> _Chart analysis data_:
----

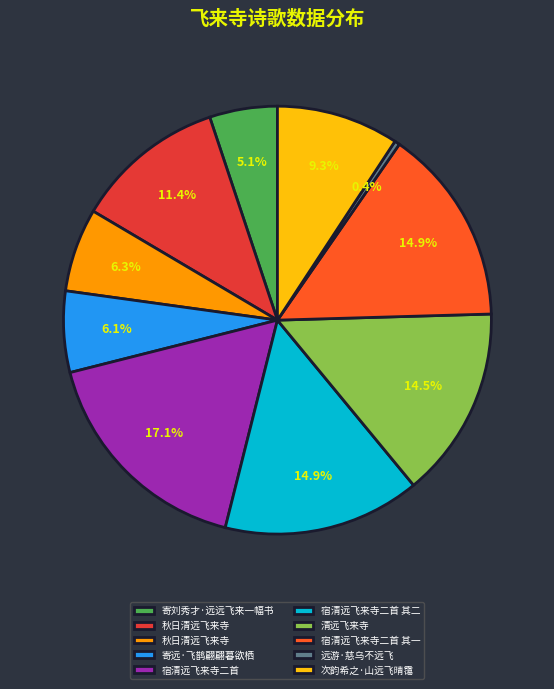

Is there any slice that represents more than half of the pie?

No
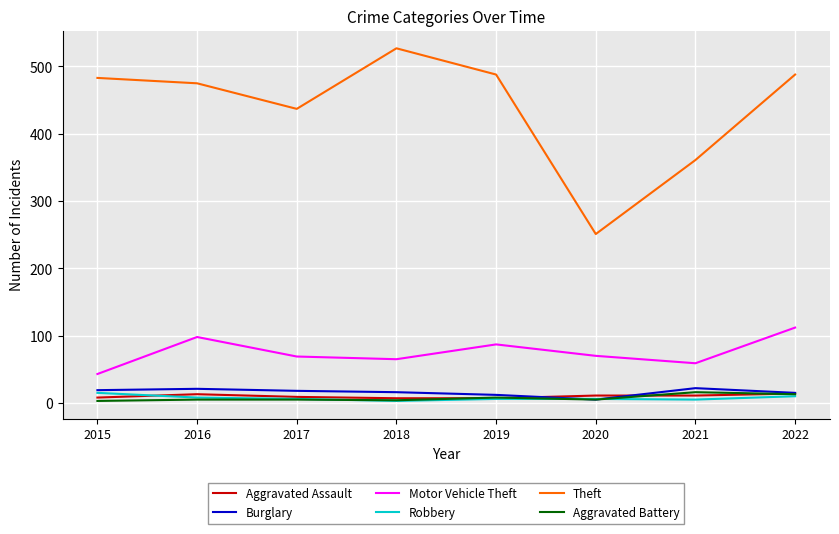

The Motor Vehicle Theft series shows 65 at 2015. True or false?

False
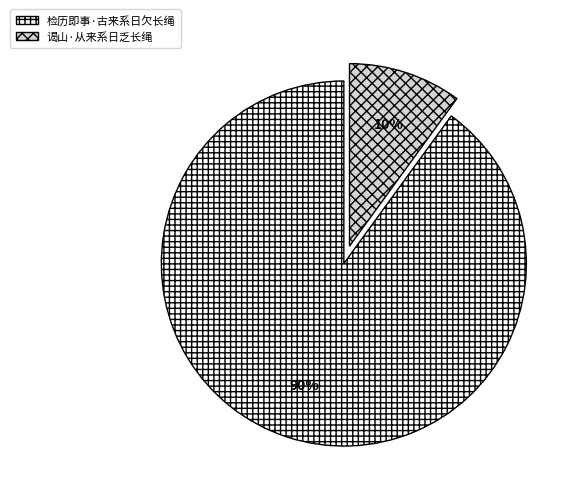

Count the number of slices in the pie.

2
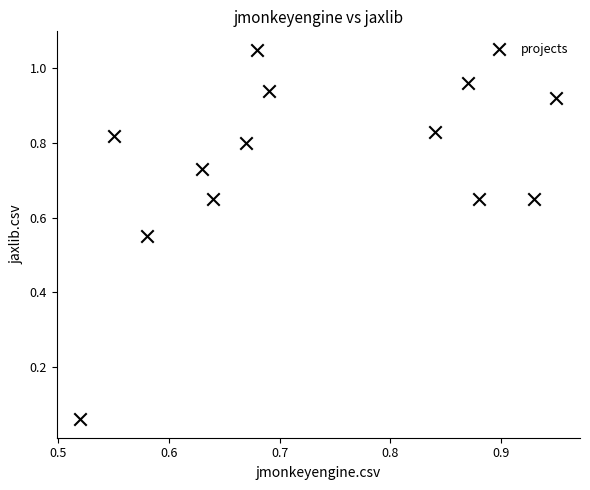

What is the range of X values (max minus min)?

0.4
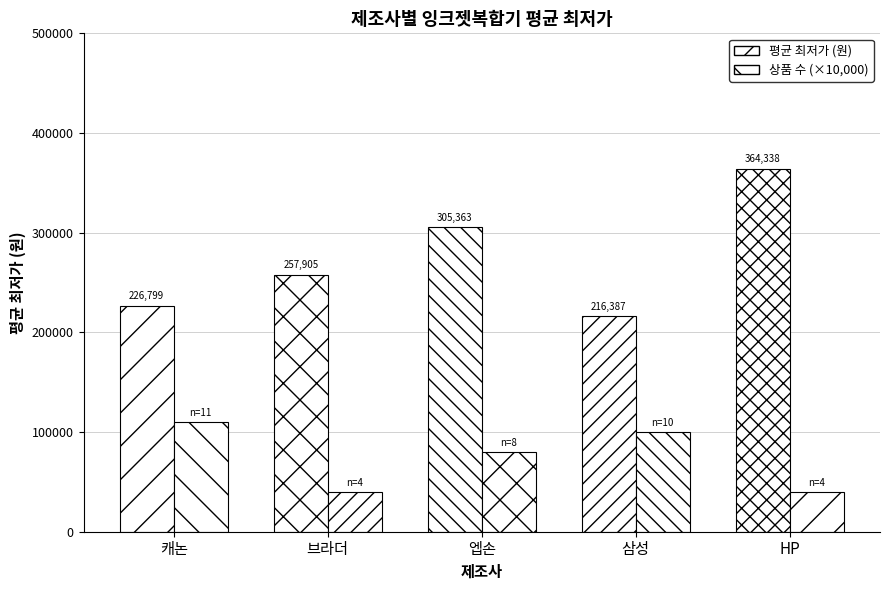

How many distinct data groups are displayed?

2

----

> _Task objective_: Reproduce the lines above word for word, leaving out the pictures.

> _Written answer_:
Is there any slice that represents more than half of the pie?

No

The Motor Vehicle Theft series shows 65 at 2015. True or false?

False

Count the number of slices in the pie.

2

What is the range of X values (max minus min)?

0.4

How many distinct data groups are displayed?

2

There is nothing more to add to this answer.